Winner of CS4246 Project Competition 2021. Read the paper: PDF
In multi-agent reinforcement learning, the difficulty of generalising to diverse interactions remains a challenge. Inspired by model-based reinforcement learning, we present Structured Multi-Agent World Models (SMAWM), a world model that encompasses other agents in a compositional structure, to provide a strong inductive bias for generalising to novel interactions among multiple agents in the environment. We show that reinforcement learning with the agent-factored state representation outperforms that with a purely connectionist world model despite using much fewer parameters. We further show that SMAWM learns an effective representation that is capable of much higher accuracy in forward prediction for planning, and propose future extensions that can likely scale SMAWM to environments of higher complexity.
- Generate datasets -
generate_dataset.py
- Train world model -
python train_wm.py
- Train SMAWM -
python train_swm.py
- Train RL agents -
python train_rl.py
- Run experiments -
python run_experiments.py
- Run analysis -
python run_analysis.py
- Performance of SMAWM exceeds World Models across all settings of interest.

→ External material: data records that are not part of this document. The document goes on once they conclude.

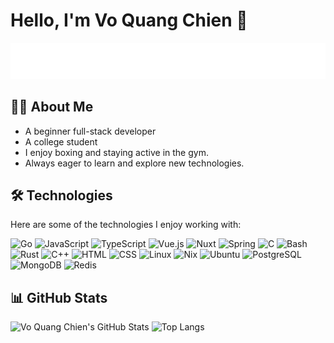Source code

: # Hello, I'm Vo Quang Chien 👋

![](./typing-text.svg)

## 👨‍💻 About Me

- A beginner full-stack developer
- A college student
- I enjoy boxing and staying active in the gym.
- Always eager to learn and explore new technologies.

## 🛠️ Technologies

Here are some of the technologies I enjoy working with:

![Go](https://img.shields.io/badge/Go-00ADD8?style=for-the-badge&logo=go&logoColor=black)
![JavaScript](https://img.shields.io/badge/JavaScript-F7DF1E?style=for-the-badge&logo=javascript&logoColor=black)
![TypeScript](https://img.shields.io/badge/TypeScript-3178C6?style=for-the-badge&logo=typescript&logoColor=black)
![Vue.js](https://img.shields.io/badge/Vue.js-4FC08D?style=for-the-badge&logo=vue.js&logoColor=black)
![Nuxt](https://img.shields.io/badge/Nuxt-00C58E?style=for-the-badge&logo=nuxt.js&logoColor=black)
![Spring](https://img.shields.io/badge/Spring-6DB33F?style=for-the-badge&logo=spring&logoColor=black)
![C](https://img.shields.io/badge/C-A8B9CC?style=for-the-badge&logo=c&logoColor=black)
![Bash](https://img.shields.io/badge/Bash-4EAA25?style=for-the-badge&logo=gnubash&logoColor=black)
![Rust](https://img.shields.io/badge/Rust-000000?style=for-the-badge&logo=rust&logoColor=white)
![C++](https://img.shields.io/badge/C++-00599C?style=for-the-badge&logo=cplusplus&logoColor=black)
![HTML](https://img.shields.io/badge/HTML-E34F26?style=for-the-badge&logo=html5&logoColor=black)
![CSS](https://img.shields.io/badge/CSS-1572B6?style=for-the-badge&logo=css3&logoColor=black)
![Linux](https://img.shields.io/badge/Linux-FCC624?style=for-the-badge&logo=linux&logoColor=black)
![Nix](https://img.shields.io/badge/Nix-5277C3?style=for-the-badge&logo=nixos&logoColor=black)
![Ubuntu](https://img.shields.io/badge/Ubuntu-E95420?style=for-the-badge&logo=ubuntu&logoColor=black)
![PostgreSQL](https://img.shields.io/badge/PostgreSQL-4169E1?style=for-the-badge&logo=postgresql&logoColor=black)
![MongoDB](https://img.shields.io/badge/MongoDB-47A248?style=for-the-badge&logo=mongodb&logoColor=black)
![Redis](https://img.shields.io/badge/Redis-DC382D?style=for-the-badge&logo=redis&logoColor=black)

## 📊 GitHub Stats

![Vo Quang Chien's GitHub Stats](https://github-readme-stats.vercel.app/api?username=2giosangmitom&show_icons=true&theme=radical&hide_border=true)
![Top Langs](https://github-readme-stats.vercel.app/api/top-langs/?username=2giosangmitom&layout=compact&langs_count=20&theme=radical&hide_border=true)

- Performance of SMAWM does not change significantly as parameter count increases.
- SMAWM has higher prediction accuracy than World Models for very short time steps.
- Opponent modeling to explicitly model joint action or joint policies of agents.
- Graph-VRNN to overcome environment stochasticity and partial observability.
- SMAWM as a model-based reinforcement learning method with online planning.